A uniformização da jurisprudência e a utilização dos precedentes – decisões judiciais baseadas em casos que tramitam no Poder Judiciário e servem de parâmetro para julgamentos de ações semelhantes -, podem ajudar a conter o aumento exponencial da litigiosidade no setor aéreo, um segmento responsável por aproximadamente 80 milhões de processos em tramitação na Justiça. A litigiosidade e as alternativas de solução de conflitos foram debatidas no webinário “Setor aéreo brasileiro – judicialização desenfreada ou litigância necessária”, realizado pelo Conselho Nacional de Justiça (CNJ) na segunda (29/11).
Em painéis coordenados pelo ex-conselheiro do CNJ Marcus Vinicius Jardim Rodrigues e pelo juiz auxiliar da presidência do CNJ Anderson de Paiva Gabriel, representantes da magistratura, membros do governo federal, advogados e representantes das companhias aéreas analisaram o tema e suas consequências no Judiciário.
As demandas são diversas e envolvem reivindicações de ressarcimentos por atrasos e cancelamentos de voos, bagagens extraviadas e mau atendimento por parte de companhias aéreas entre outras reclamações. Como possível solução para conter o crescimento no volume de ações já existentes e outros questionamentos na Justiça esperados para depois da pandemia, desembargadores que participaram do evento foram unânimes em indicar o uso do sistema de precedentes como ferramenta essencial, já que permite o aumento da segurança jurídica.
O desembargador Aluísio Mendes, do Tribunal Regional Federal da 2ª Região (TRF2), avaliou que, primeiramente, é necessário uniformizar a jurisprudência, de preferência por meio de precedentes qualificados, uma solução indicada também pelo juiz auxiliar do Superior Tribunal de Justiça (STJ), Daniel Vianna. “Obviamente, a segunda etapa – e estamos trabalho muito nisso no CNJ – é o da observância. Firmadas as teses e as interpretações, de forma global e por meio de precedentes qualificados, há que se buscar a observância dos precedentes”, disse Mendes.

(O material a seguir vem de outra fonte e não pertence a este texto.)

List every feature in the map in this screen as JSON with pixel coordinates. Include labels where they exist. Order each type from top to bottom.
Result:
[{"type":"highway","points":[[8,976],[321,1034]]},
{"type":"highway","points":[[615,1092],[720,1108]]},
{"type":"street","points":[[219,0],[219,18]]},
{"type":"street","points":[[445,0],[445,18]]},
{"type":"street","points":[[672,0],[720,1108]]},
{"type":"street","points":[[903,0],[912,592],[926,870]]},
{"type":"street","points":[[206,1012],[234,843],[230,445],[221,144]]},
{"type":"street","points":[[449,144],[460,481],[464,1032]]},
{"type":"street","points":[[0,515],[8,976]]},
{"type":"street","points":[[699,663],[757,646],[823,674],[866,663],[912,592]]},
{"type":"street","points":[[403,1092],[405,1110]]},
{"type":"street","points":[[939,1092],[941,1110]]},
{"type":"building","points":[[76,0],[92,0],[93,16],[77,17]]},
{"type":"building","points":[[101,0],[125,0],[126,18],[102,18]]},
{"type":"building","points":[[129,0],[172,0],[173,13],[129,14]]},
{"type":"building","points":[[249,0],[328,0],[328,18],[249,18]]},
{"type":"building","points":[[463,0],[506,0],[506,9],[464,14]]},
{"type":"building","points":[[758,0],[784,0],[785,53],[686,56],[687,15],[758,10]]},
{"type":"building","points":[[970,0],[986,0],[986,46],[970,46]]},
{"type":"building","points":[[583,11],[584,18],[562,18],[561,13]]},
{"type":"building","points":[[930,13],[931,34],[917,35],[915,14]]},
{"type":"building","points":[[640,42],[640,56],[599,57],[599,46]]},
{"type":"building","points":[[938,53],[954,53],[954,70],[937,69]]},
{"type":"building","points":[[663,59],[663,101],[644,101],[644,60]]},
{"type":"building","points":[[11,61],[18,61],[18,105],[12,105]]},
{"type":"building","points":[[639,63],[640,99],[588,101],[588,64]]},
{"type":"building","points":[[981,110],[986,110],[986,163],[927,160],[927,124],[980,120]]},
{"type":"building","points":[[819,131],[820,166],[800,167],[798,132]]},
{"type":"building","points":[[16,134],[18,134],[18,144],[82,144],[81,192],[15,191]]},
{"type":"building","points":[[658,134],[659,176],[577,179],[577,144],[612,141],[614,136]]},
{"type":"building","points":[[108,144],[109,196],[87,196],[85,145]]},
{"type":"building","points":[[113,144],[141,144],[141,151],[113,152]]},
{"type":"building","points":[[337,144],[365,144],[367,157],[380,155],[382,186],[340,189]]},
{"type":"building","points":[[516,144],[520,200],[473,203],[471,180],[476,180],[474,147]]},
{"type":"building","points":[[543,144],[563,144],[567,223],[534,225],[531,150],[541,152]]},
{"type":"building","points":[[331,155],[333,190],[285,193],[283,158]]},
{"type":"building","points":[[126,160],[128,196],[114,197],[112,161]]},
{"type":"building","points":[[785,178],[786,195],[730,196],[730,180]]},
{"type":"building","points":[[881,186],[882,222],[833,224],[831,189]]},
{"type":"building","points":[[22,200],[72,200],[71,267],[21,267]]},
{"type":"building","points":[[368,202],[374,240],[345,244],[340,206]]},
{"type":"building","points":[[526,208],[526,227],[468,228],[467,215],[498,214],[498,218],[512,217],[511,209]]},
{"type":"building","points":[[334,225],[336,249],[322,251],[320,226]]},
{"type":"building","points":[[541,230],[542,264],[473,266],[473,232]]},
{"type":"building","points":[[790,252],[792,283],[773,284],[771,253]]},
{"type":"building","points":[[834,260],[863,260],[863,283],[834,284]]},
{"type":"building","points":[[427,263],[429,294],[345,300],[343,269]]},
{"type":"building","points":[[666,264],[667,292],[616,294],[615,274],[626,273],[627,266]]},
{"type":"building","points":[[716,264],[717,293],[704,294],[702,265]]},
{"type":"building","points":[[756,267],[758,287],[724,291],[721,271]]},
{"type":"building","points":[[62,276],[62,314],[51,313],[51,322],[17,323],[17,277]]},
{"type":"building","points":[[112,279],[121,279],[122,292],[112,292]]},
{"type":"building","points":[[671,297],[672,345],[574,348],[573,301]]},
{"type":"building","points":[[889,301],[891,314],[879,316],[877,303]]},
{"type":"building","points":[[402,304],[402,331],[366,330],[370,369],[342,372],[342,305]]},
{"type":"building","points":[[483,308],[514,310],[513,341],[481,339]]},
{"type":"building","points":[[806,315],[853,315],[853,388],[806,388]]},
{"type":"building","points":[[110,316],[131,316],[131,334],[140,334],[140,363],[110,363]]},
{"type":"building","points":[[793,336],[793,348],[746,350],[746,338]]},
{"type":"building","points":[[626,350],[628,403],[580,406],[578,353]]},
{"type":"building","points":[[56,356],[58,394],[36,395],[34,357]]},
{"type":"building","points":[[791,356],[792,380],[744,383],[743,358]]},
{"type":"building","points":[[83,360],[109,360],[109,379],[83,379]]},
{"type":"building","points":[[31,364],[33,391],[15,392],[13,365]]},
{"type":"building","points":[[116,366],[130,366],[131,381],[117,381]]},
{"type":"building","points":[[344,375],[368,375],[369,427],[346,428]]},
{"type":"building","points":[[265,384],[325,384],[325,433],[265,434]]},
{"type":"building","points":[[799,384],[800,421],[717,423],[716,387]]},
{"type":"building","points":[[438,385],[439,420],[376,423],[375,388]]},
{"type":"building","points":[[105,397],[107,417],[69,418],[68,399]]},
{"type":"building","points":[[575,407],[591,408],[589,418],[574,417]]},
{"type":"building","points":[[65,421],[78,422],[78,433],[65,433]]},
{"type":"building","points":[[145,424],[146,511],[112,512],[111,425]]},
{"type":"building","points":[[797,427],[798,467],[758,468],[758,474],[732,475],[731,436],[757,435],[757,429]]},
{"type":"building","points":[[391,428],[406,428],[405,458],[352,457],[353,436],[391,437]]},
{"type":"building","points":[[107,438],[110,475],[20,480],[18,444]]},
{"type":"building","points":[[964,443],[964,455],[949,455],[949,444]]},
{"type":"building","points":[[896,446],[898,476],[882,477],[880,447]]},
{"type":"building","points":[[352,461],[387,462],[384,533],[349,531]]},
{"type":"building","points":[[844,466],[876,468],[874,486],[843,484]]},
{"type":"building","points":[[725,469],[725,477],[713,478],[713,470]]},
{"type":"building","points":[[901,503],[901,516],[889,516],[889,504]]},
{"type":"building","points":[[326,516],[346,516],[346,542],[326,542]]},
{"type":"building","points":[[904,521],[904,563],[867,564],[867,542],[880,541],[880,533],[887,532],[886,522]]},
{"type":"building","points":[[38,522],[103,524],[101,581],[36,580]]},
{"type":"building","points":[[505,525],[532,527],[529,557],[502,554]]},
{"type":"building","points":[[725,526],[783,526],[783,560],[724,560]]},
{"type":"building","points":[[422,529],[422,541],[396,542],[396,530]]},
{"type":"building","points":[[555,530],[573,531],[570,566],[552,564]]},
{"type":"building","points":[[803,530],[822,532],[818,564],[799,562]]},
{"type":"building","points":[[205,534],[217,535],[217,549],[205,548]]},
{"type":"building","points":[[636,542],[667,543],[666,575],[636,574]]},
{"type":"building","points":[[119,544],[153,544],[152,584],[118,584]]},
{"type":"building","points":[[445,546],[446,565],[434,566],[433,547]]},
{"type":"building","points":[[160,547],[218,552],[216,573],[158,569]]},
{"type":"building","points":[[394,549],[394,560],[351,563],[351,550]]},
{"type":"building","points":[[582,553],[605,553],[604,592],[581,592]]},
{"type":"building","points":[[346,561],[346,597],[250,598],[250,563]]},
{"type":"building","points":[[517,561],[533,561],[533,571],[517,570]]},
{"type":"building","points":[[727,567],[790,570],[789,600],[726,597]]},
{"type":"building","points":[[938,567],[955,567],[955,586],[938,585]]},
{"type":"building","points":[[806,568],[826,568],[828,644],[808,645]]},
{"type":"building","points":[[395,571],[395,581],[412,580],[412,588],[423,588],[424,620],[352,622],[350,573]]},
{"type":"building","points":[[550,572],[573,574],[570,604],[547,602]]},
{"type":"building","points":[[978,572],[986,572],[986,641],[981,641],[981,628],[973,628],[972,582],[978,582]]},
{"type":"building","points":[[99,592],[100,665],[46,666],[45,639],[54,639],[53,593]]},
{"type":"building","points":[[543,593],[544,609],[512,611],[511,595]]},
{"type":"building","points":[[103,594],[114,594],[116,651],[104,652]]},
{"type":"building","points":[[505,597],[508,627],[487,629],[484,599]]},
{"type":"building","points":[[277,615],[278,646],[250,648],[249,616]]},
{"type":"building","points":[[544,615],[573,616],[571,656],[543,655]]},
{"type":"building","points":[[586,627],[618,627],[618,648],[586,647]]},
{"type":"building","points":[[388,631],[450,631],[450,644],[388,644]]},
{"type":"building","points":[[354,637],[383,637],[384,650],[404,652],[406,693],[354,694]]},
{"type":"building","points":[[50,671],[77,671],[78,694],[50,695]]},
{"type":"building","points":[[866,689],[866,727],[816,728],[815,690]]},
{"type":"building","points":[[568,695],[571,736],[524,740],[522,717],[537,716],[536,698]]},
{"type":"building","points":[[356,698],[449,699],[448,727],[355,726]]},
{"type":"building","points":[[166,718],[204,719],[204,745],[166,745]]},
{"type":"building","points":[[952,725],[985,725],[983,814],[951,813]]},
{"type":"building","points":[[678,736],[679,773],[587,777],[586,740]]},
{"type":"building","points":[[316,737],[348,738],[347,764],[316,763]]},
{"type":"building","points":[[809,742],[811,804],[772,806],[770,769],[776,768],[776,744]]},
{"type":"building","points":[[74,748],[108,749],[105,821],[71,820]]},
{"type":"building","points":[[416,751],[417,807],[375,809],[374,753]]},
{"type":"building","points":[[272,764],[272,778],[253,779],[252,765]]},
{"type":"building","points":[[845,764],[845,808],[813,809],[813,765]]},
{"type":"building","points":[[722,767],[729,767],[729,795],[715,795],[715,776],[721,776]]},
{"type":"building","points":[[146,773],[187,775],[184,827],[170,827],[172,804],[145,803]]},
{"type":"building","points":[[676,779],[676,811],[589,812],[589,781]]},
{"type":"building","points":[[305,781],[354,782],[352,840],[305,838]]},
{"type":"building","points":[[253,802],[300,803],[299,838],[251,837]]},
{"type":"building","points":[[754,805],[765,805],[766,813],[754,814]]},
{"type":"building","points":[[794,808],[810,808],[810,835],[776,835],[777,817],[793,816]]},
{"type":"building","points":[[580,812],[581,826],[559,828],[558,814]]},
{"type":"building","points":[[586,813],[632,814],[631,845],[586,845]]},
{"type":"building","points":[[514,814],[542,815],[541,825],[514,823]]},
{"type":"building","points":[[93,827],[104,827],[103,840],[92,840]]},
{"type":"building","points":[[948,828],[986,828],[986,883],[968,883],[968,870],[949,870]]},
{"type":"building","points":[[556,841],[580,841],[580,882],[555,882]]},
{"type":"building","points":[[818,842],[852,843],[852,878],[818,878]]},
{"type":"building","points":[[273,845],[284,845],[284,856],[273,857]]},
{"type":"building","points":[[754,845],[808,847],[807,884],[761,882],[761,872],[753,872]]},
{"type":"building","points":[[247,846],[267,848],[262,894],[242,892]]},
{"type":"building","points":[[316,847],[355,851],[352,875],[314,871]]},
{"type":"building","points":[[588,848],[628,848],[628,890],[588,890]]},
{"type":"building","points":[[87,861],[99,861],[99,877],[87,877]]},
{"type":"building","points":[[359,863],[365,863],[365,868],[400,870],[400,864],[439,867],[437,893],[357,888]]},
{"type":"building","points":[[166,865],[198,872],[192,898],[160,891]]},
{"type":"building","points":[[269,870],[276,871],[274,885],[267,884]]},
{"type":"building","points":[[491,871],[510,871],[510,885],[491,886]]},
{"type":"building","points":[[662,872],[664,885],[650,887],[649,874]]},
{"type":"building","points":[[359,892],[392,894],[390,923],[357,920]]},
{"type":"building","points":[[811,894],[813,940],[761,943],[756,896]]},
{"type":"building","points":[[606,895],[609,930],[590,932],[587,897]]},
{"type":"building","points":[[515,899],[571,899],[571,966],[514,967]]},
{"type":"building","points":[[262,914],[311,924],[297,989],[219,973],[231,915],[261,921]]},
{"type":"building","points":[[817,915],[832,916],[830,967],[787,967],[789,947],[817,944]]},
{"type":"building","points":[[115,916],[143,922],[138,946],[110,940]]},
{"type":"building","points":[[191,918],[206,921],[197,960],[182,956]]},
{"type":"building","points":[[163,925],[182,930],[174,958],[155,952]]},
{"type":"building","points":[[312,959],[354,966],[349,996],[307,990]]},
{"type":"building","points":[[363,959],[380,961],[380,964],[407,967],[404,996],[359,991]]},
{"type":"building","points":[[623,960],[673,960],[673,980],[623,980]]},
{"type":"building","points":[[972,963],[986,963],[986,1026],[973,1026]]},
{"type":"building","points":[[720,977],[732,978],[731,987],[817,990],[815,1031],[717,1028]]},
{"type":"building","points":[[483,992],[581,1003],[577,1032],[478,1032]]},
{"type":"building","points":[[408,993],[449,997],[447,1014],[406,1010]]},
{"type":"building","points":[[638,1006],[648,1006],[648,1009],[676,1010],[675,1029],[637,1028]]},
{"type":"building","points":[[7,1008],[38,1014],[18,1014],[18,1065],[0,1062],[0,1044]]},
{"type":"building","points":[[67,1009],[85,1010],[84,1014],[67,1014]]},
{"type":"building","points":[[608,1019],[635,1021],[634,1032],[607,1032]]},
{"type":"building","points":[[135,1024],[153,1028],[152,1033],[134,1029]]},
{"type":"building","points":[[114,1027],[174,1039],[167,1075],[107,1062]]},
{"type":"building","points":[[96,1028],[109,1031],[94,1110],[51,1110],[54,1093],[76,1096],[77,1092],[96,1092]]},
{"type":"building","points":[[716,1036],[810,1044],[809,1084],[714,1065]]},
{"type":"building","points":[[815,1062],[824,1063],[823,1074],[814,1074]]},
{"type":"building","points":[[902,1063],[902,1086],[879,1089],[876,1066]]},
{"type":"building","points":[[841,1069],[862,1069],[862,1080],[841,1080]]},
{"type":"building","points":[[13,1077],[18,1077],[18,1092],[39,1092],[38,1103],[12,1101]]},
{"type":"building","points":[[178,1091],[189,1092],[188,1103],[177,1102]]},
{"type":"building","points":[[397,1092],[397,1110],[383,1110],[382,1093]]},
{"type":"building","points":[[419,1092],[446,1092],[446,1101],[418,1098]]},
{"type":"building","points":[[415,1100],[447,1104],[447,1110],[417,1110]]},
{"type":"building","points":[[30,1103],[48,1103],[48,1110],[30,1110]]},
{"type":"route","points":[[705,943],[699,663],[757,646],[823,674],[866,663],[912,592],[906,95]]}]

O desembargador do Tribunal de Justiça do Rio de Janeiro (TJRJ) Luciano Rinaldi também disse ser necessária uma jurisprudência uniforme, íntegra e coerente para “combater a loteria jurisdicional que estimula a judicialização desenfreada e tira a credibilidade do Poder Judiciário”. Uma das sugestões propostas seria considerar como pressuposto para a concessão da gratuidade de justiça a demonstração de boa-fé, o que poderia envolver a observância dos precedentes.
Fraude processual
O corregedor nacional da Ordem dos Advogados do Brasil (OAB), Ary Raghiant Neto destacou, em sua fala, existirem 132 startups especializadas em demandas do setor aéreo sendo investigadas pela Ordem dos Advogados do Brasil (OAB). Entre as principais infrações na conduta de advogados associados a essas startups está a compra de supostos direitos dos consumidores.
De acordo com o corregedor da OAB, essas startups combinam com grandes escritórios de advocacia que compram direitos de ressarcimento dos consumidores por valores que variam entre R$ 500 e R$ 1,5 mil para, posteriormente, lucrarem com sentenças que podem determinar ressarcimentos entre R$ 5 mil e R$ 7 mil. A captação de clientes aconteceria por meio de redes sociais e todo o procedimento até o ingresso na Justiça feito via web.
Trata-se, na avaliação de Ary Raghiant Neto, de uma fraude processual praticada em nome do consumidor. “É essa a indústria que fatura o dinheiro fruto do acordo de condenação judicial. Esse dinheiro, que não chega ao consumidor nem ao advogado, acaba concentrado em alguns grandes escritórios de advocacia.”
O tema é complexo e envolve, conforme o corregedor da OAB, a necessidade de assegurar os direitos dos consumidores, mas, também, de combate a uma litigiosidade que está sendo fomentada por startups com atuação oportunista. Participaram dos debates também a presidente da Comissão de Direito Aeronáutico OAB-DF, Thaís Strozzi, a advogada representante da Associação Latinoamericana e do Caribe de Transporte Aéreo (Alta), Valéria Curi, o diretor jurídico da Latam Airlines Brasil, Bruno Bartjotto, e o advogado representante da Associação Internacional de Transporte Aéreo (IATA), Ricardo Bernardi.